20 Must-Read Running Books to ‘Fit’ In for 2014

Recently, I surveyed runners from around the web, asking them what their favorite running-related books were. The results were astounding. Thank you to all of you who participated in the conversation! The following are some great running books to check out. Have more suggestions? Leave them in the comments!

#1 – Body for Life, by Bill Phillips

It breaks the workout and nutrition down scientifically, but in everyday language. It explains how most people either train the wrong way and/or overtrain. It begins with a 12 week cycle of the proper way to eat and work out, which is so much more simple than you can imagine. I felt like I wasn’t doing enough for the first several weeks, but my personal end results were incredible.

After being a college and professional athlete who was always in decent shape, this book took me to extraordinary shape. The workouts are short, but specific and include one day to eat anything I want. The pictures of results they show in the book (and probably a website somewhere) are accurate and true, no matter how much you say “no way.” I work in the entertainment industry in Los Angeles and have turned many actors on to this program and every single one has had success. I am in no way affiliated with Body for Life, but really do believe it enough to write this. *[suggested by David R.]

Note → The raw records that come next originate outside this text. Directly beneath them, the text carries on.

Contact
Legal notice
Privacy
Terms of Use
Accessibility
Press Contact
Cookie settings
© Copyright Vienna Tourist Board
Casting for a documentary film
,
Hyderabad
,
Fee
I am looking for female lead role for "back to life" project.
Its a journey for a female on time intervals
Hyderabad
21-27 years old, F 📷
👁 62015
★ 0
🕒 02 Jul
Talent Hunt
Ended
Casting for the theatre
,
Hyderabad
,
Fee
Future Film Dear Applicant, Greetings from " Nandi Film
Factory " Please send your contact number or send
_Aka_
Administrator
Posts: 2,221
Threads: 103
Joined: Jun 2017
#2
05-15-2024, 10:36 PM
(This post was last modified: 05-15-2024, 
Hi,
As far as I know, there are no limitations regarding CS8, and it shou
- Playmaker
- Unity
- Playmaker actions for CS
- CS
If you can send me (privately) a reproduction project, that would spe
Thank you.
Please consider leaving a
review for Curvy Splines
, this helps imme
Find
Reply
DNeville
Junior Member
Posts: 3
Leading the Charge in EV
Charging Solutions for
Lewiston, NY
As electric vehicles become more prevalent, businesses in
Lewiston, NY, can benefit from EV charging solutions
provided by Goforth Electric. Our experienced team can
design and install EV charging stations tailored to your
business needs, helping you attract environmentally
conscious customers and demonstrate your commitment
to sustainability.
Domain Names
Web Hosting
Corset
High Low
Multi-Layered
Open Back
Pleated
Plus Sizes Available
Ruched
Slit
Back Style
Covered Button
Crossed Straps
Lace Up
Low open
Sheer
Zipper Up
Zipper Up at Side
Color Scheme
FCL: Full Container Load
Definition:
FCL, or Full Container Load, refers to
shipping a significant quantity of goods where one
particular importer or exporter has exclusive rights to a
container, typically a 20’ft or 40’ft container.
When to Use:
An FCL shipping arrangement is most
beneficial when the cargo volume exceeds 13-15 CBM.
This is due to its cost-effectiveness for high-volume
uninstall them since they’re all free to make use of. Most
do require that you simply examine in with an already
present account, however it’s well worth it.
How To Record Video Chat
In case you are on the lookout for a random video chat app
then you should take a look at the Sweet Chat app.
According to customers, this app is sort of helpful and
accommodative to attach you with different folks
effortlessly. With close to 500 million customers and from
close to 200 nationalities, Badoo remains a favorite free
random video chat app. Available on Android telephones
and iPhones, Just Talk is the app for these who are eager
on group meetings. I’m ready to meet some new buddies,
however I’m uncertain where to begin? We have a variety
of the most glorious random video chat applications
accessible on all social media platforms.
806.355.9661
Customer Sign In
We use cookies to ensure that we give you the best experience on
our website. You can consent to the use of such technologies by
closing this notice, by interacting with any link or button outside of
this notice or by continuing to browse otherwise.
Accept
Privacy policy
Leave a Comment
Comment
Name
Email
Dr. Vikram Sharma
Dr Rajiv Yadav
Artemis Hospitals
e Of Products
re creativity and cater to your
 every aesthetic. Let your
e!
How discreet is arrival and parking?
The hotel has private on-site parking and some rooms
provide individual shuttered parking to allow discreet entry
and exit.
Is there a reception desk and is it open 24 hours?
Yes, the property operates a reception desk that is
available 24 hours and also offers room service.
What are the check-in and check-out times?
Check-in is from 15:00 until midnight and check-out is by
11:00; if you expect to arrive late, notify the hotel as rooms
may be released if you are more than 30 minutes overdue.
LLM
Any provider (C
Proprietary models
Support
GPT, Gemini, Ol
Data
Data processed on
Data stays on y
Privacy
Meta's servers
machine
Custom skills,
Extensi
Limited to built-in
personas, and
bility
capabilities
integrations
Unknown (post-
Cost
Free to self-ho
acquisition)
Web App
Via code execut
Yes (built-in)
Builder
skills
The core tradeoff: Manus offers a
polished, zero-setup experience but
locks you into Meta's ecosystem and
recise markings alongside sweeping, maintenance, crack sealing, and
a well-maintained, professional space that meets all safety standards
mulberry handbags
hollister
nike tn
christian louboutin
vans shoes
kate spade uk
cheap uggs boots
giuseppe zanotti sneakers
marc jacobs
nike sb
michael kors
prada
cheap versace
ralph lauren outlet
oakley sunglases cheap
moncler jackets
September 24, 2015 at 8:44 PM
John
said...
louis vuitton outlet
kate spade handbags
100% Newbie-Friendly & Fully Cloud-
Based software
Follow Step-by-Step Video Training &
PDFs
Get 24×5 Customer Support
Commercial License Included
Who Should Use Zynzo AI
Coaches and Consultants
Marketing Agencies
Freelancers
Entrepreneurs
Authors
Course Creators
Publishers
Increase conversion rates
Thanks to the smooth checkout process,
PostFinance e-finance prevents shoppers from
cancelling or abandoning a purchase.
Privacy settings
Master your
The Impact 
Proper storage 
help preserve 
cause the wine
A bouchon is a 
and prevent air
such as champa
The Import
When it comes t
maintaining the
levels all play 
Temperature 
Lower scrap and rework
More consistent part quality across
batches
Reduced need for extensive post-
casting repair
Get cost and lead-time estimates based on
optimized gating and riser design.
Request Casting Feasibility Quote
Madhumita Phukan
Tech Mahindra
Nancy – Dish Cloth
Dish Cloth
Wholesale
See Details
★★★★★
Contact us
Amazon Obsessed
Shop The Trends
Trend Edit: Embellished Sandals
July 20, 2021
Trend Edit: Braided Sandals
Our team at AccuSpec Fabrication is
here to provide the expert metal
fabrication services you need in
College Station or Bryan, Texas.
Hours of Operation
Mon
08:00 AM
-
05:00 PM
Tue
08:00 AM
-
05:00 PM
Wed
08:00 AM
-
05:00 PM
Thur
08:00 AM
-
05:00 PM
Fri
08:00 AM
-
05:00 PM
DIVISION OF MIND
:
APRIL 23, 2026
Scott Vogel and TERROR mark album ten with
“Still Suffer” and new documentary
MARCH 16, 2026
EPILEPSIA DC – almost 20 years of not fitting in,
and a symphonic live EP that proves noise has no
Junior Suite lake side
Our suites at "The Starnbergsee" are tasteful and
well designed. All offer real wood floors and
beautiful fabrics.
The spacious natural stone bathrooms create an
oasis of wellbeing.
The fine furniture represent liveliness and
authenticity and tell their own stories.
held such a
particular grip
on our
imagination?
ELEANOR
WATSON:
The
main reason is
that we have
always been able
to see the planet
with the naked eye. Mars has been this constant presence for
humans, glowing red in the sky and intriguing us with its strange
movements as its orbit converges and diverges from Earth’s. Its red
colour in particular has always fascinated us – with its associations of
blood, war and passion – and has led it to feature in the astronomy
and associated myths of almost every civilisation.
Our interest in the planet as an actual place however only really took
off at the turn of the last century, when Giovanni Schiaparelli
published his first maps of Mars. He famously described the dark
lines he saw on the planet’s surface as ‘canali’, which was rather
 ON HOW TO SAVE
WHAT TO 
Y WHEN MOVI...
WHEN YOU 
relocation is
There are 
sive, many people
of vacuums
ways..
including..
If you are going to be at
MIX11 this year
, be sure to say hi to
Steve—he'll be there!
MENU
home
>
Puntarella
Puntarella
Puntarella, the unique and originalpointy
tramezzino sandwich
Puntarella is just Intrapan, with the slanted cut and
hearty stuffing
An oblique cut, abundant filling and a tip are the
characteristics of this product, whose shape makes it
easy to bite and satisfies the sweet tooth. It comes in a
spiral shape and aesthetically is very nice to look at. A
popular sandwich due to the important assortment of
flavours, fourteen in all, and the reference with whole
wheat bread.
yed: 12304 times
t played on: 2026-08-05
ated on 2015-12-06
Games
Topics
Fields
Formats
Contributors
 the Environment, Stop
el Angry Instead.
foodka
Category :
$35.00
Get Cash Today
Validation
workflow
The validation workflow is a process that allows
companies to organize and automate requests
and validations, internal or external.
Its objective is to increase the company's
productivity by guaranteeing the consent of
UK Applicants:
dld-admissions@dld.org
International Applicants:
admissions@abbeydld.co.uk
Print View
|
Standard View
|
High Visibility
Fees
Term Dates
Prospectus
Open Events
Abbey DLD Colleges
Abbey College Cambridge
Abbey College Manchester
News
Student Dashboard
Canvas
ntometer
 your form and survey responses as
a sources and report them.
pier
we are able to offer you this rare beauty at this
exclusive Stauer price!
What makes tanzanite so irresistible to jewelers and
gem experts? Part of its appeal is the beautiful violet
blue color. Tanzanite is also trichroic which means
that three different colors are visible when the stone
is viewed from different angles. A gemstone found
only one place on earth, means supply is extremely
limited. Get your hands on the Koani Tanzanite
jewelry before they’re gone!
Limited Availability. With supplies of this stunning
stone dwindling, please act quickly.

#2 – The Lore of Running by M.D., by Tim Noakes

This is an incredibly thorough book that covers just about every facet of running, from a renowned medical doctor/running aficionado Tim Noakes from South Africa. *[suggested by Bill L.]

#3 – Spark by John Ratey M.D.

This is a book about the correlation between running/exercise and how good it is for the brain and emotions and psychology of humans. *[suggested by Bill L.]

#4 – Born to Run, by Christopher McDougall

Born To Run is great. Doesn’t matter if you want to run barefoot, etc. I found it very interesting to read and it touches so many topics. *[suggested by Ninjawolf on Daily Mile]

#5 – Anatomy for Runners, by Jay Dicharry

*[suggested by Bill P.]

#6 – Barefoot Runner, by Paul Rambali

This covers the life of marathon champ Abebe Bikila who won the Olympic marathon twice in 1960 and 1964. *[suggested by Simon B.]

#7 – The Running Man, by Gilbert Tuhabonye

…which is a biography of Gilbert, primarily growing up in Burundi. *[suggested by Simon B.]

#8 – Run to Overcome, by Meb Keflezighi

His is a truly inspiring story and I highly recommend his book. It’s very engaging and a pretty fast read. *[suggested by Lisa A.]

#9 – Talent is Overrated: What Really Separates World-Class Performers from Everybody Else, by Geoffrey Colvin

Ryan Hall mentioned he was reading “Talent is Overrated” so I picked it up. Great read! *[suggested by Luis G.]

#10 – The Big Book of Endurance Training & Racing, by Philip Maffetone

At different level they both change my mind and way of running and training. *[suggested by Luis G.]

#11 – The Runner’s Field Manual and the Runner’s Rule Book, by Mark Remy

A little light/humorous reading. *[suggested by Michael Y.]

#12 – Chicken Soup for the Runner’s Soul, by Jack Canfield, et al.

…Also short stories but a good read as well. *[suggested by Michael Y.]

#13 – Running the Highway to Hell: The 28th Sultan Marathon des Sables, by Graeme Harvey

#14 – Bowerman and the Men of Oregon: The Story of Oregon’s Legendary Coach and Nike’s Cofounder, by Kenny Moore

#15 – Running with the Buffaloes: A Season Inside with Mark Wetmore, Adam Goucher, and the University of Colorado Men’s Cross Country Team, by Chris Lear

These are two of the better running books I have read. *[#14, 15 suggested by Glen S.]

#16 – Ultramarathon Man: Confessions of an All-Night Runner, by Dean Karnazes

#17 – Feet in the Clouds: A Tale of Fell-Running and Obsession, by Richard Askwith

Both of those should get you fired up for the new year! *[suggested by Gareth E.]

#18 – From Last to first, by Charlie Spedding

#19 – More Fire: How to Run the Kenyan Way, by Toby Tanser

#20 – Bounce, by Matthew Syed

Bounce is a brilliant read, and focuses on the science of success rather than the myth of talent. *[suggested by Stuart L.]